Proteoglycans are major components of many extracellular matrices. In cartilage, they provide reversible resistance to compression and exist as molecules with molecular weights (MWs) of 1–3 × 10⁶. There is a central protein core of MWs approximately 2 × 10⁵ (refs 1, 2) with specialized subrogions, one containing mainly the chondroitin sulphate chains³, another most of the keratan sulphate chains⁴, and a third is a largely globular structure interacting specifically with both hyaluronic acid⁵ and a link protein⁶ to form stable aggregate structures such as those identified in human articular cartilage⁷. In embryonic⁸ and tissue culture systems⁹, proteoglycans are isolated as aggregate structures in as little as 5–10 min after synthesis (sulphation) with no nonaggregating precursor detected.
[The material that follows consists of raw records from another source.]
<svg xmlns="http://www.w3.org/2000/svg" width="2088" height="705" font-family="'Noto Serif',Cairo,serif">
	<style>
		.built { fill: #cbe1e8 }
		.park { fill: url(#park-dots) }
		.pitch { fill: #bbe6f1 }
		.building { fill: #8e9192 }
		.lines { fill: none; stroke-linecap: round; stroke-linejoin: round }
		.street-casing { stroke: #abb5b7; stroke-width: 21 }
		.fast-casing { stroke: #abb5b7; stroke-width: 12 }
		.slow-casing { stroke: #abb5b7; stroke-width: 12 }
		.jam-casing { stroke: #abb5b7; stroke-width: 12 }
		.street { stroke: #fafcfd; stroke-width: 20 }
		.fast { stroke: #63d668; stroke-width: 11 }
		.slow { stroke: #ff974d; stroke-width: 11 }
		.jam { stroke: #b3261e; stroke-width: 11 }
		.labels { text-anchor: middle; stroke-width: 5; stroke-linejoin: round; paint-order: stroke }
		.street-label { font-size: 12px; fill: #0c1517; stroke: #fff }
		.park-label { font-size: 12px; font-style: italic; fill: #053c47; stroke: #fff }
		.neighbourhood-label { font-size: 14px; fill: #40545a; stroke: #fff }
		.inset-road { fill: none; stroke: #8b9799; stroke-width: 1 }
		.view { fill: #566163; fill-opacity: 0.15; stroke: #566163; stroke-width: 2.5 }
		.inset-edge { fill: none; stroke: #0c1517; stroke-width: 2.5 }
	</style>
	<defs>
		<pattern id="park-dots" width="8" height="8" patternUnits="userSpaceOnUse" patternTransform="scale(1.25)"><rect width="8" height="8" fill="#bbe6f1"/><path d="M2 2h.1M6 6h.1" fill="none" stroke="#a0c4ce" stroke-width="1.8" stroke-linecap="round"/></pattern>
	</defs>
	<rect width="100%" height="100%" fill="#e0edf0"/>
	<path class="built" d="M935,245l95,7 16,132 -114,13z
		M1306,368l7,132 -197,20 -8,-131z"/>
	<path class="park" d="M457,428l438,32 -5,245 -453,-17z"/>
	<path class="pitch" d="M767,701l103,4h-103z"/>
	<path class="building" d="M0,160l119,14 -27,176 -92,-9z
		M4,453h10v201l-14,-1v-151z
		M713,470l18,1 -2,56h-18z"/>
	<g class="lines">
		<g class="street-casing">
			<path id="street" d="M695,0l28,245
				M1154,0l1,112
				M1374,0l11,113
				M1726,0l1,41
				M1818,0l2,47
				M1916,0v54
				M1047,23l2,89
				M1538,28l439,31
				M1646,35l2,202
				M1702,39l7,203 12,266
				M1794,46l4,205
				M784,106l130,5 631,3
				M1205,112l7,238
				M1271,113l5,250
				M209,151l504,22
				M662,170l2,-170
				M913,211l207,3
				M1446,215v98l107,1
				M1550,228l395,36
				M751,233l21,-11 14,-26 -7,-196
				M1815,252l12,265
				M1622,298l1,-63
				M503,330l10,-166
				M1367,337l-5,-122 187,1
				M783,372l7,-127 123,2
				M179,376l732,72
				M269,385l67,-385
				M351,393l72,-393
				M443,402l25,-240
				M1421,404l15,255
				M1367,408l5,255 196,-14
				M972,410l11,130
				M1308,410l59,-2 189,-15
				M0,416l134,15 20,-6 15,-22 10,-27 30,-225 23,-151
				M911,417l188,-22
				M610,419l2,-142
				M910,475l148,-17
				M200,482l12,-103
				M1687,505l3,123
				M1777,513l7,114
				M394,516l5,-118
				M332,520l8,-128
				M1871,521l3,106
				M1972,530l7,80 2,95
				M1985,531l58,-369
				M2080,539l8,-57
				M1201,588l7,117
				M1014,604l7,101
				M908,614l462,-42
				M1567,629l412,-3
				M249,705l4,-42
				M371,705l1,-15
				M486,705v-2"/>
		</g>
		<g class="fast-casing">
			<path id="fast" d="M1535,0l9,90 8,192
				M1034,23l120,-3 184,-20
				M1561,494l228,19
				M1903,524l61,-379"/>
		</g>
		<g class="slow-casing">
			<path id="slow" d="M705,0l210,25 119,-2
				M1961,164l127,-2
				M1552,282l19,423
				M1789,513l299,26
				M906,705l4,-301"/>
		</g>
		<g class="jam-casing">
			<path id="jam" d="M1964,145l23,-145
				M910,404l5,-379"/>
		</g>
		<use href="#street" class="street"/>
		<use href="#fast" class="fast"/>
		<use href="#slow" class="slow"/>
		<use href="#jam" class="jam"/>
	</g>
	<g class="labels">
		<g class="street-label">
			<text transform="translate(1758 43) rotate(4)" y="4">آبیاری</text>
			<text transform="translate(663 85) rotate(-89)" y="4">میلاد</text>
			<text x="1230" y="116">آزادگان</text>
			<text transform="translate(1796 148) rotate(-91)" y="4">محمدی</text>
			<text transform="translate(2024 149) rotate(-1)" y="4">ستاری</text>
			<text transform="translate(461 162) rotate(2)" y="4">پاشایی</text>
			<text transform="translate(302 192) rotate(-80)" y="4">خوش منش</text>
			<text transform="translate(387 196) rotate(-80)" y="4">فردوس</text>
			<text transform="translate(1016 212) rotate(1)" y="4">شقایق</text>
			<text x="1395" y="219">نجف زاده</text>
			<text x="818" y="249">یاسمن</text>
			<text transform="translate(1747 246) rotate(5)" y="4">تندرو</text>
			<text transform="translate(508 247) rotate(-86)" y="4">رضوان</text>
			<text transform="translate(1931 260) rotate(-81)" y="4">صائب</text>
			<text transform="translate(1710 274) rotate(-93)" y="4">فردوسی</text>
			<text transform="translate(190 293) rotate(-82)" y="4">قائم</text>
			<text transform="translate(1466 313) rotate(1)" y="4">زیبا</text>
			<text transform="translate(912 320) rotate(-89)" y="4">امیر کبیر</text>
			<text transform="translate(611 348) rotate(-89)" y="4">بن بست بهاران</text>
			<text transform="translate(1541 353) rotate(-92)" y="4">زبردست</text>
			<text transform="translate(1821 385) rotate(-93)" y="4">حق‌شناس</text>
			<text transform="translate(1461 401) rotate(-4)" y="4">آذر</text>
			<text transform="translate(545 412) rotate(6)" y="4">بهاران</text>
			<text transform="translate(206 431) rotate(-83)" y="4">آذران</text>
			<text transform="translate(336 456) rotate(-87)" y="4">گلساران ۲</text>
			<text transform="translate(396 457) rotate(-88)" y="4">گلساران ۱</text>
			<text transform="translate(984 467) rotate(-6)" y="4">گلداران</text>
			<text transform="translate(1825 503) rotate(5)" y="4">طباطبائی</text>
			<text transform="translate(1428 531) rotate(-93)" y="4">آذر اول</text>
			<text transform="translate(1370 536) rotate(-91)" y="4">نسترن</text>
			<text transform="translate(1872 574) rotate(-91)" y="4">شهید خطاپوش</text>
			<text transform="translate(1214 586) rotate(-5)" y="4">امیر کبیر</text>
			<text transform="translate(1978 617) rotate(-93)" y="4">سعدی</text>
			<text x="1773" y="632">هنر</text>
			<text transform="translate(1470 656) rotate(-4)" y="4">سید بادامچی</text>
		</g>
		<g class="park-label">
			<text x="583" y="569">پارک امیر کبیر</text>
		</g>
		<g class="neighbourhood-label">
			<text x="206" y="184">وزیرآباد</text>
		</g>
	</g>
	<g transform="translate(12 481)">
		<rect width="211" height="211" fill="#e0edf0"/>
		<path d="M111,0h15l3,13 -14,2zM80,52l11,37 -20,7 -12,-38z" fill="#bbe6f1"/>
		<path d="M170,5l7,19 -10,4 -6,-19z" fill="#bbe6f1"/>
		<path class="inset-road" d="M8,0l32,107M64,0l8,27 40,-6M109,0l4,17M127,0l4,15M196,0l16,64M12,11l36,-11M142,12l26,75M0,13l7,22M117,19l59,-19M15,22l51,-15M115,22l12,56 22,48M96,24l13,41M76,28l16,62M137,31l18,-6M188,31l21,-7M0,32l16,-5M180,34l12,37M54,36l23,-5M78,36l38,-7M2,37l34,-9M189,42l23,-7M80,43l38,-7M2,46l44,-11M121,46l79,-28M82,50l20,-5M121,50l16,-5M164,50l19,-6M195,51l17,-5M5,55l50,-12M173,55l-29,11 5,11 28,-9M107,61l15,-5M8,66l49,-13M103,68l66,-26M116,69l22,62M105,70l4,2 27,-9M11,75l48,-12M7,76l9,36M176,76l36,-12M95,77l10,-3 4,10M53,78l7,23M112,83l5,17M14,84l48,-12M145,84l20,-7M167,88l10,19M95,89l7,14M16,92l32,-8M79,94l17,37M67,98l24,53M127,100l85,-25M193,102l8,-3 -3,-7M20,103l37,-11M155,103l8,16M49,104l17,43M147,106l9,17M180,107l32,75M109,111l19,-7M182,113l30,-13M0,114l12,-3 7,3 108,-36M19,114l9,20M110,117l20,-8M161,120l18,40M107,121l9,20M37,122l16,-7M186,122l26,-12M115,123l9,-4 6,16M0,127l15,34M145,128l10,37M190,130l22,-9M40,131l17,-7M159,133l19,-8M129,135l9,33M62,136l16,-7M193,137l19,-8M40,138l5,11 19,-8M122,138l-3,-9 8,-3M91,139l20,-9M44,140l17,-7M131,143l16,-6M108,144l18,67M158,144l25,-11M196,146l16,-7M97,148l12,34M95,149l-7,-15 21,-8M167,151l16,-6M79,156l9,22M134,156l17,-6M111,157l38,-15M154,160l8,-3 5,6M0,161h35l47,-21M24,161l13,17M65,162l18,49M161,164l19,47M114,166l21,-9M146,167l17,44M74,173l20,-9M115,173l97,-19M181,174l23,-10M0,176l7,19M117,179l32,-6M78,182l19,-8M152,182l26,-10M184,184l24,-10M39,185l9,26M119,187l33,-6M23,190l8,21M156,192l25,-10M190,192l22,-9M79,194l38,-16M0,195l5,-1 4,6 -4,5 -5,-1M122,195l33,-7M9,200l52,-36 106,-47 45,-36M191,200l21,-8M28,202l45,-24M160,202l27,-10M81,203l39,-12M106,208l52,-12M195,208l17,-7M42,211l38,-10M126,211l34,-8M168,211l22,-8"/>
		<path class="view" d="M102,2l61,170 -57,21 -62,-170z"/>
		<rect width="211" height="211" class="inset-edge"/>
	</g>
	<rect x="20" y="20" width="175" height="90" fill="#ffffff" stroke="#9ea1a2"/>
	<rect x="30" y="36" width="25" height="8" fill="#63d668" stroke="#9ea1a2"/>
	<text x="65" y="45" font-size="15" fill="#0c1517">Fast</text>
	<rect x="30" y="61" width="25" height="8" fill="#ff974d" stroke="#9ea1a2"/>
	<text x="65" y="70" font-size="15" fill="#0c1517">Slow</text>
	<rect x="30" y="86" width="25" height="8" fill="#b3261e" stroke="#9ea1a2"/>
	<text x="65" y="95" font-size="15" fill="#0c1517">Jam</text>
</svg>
However, Heinegård and Hascall have characterized the small proportion of nonaggregating proteoglycan present in bovine nasal septum cartilage and found that it contained more peptide than the aggregating proteoglycan¹⁰. Work by Upholt et al.¹¹ has suggested that the MW of unprocessed protein core, synthesized by a wheat-germ translating system from chick sternal cartilage mRNA, is ∼340,000, leaving open the possibility of intermediates. I report here the presence, in some human cartilages, of a proteoglycan population that initially will not aggregate with the hyaluronic acid but subsequently can be chased into aggregate.